Task description:
Please continue the text on business exit planning, starting after its last sentence.

Page text:

'''

Without an Exit Plan, business owners could
end up with a “Value Gap”. Most retiring business owners
expect that their financial needs will be met when they sell their companies.
Unfortunately, that is not always the case!
Business owners should have a
business valuation performed by an independent professional and then create an “Exit
Plan” to close the value gap if one exits.
A well designed Exit Plan
should achieve the following objectives:
·The price you want – If the business’s current financial
picture doesn’t match the owners expectations, one or the other has to be
adjusted. Unfortunately, many businesses sell for a lot less than the owner
wants or needs. Positioning your business for as sale in 3-5 years will allow
you the time to properly execute the plans necessary to build value.
·A successful closing – It’s unfortunate but in the world of
business transactions, many business sales do not close. The reasons for failed
transactions are countless such as mistrust, miscommunication, due diligence, overzealous
advisors or simply a buyer or seller dislike for one another. The best
way to avoid these hazards, and many of the others standing in the way of a
fast and reliable close, is to become a highly valuable acquisition opportunity
·Produce multiple buyers - Don’t fall into the
trap of focusing all your efforts on a single potential acquirer for your business—no
matter how attractive they may seem.Attracting
a variety of buyers to a business acquisition is at the heart of maximizing
value. If a buyer knows he is the sole interested party, he can control
negotiations. But when there are a number of interested parties, the sale
process remains in the seller's control—which drives the price up.

'''

Material shown:

'''

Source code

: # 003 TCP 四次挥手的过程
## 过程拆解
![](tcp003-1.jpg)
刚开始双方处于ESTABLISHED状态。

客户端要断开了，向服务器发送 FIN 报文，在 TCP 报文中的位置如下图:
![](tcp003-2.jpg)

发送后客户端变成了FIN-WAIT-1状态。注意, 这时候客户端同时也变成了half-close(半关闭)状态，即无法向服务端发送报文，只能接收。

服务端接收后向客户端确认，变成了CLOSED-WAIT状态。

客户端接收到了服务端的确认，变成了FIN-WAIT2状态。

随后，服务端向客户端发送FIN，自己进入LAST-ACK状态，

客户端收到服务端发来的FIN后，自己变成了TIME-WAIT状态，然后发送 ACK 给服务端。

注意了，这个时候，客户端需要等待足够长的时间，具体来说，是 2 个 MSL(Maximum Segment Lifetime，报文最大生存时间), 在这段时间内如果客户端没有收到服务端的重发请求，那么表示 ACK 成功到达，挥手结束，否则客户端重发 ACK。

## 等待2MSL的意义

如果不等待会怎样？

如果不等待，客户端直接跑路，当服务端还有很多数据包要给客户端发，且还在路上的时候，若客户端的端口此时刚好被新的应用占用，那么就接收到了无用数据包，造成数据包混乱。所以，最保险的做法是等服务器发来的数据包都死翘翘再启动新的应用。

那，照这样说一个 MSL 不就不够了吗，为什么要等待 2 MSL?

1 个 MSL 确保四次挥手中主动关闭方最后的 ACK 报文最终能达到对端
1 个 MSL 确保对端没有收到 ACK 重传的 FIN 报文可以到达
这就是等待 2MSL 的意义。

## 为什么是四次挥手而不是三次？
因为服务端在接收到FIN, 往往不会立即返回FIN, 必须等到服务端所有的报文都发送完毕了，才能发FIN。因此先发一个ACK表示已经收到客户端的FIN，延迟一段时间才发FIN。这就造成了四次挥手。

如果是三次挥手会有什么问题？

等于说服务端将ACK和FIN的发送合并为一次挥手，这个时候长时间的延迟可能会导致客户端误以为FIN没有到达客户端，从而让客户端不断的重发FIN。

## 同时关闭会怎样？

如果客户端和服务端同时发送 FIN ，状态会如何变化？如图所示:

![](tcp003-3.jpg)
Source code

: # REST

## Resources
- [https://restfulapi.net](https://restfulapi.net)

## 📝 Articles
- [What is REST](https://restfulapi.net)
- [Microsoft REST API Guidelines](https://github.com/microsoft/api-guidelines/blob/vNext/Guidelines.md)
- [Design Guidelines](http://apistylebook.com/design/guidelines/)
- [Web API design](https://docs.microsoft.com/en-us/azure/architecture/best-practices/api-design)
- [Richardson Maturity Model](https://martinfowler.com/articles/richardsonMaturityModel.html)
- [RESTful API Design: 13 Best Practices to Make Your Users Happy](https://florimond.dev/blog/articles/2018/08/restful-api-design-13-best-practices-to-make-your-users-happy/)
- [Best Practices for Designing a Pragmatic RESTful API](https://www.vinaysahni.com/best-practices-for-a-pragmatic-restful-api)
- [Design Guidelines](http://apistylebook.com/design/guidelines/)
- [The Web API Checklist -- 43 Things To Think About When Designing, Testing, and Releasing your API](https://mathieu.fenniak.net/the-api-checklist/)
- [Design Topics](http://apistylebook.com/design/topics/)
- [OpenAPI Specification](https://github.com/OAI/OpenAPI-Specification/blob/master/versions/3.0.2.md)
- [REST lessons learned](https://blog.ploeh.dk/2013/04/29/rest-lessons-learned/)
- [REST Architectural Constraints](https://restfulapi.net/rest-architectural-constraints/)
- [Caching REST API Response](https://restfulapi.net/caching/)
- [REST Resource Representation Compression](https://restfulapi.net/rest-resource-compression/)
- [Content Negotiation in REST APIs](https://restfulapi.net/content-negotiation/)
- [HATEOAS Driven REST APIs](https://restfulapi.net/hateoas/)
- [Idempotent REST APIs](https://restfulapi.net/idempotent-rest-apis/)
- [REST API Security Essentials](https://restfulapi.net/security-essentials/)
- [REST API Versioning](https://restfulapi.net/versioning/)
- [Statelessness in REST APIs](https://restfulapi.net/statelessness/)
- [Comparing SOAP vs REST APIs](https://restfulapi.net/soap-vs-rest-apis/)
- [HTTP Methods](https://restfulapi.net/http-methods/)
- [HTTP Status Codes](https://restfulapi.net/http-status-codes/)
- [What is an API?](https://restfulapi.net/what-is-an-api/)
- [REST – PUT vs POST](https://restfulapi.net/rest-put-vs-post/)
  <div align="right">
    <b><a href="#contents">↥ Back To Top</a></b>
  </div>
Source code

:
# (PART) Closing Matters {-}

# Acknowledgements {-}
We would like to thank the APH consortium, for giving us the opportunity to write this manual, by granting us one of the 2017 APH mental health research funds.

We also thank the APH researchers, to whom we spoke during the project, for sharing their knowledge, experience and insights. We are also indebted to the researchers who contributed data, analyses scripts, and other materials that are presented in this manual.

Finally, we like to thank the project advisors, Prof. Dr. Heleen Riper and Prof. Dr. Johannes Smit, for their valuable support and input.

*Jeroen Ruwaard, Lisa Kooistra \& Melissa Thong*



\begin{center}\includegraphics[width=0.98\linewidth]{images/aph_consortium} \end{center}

'''

Answer:
·Protect legacy and loyalty – It’s usually not just about the money. A
buyer who is a good cultural fit, one who will protect the jobs of key
employees, provide key employees career building opportunities, and have similar
values are just of few things that owners consider when selling their
business.By strategically positioning
your business for sale you can effectively choose the best fit, which may not
be the highest offer.
The rewards are
high when you plan in advance.With an
effective plan business owners will dramatically improve the likelihood of future
success for the business.Plus, planning
helps protect owners from the things they don’t expect and preserves personal
wealth, estate and the business before a transfer is made. Building an exit
plan should begin the day you start your business, however, it’s never too late
Do you have a small business question
you would like answered about this article or others?
Bill Sivell is a Business Broker with VR
Windsor Inc. [www.vrwindsor.com]
519-903-7807, which sells businesses to buyers across Canada and around the
world. His 14-year career includes diverse senior management positions in
marketing, advertising, sales management and operations management. His blog
appears every Tuesday.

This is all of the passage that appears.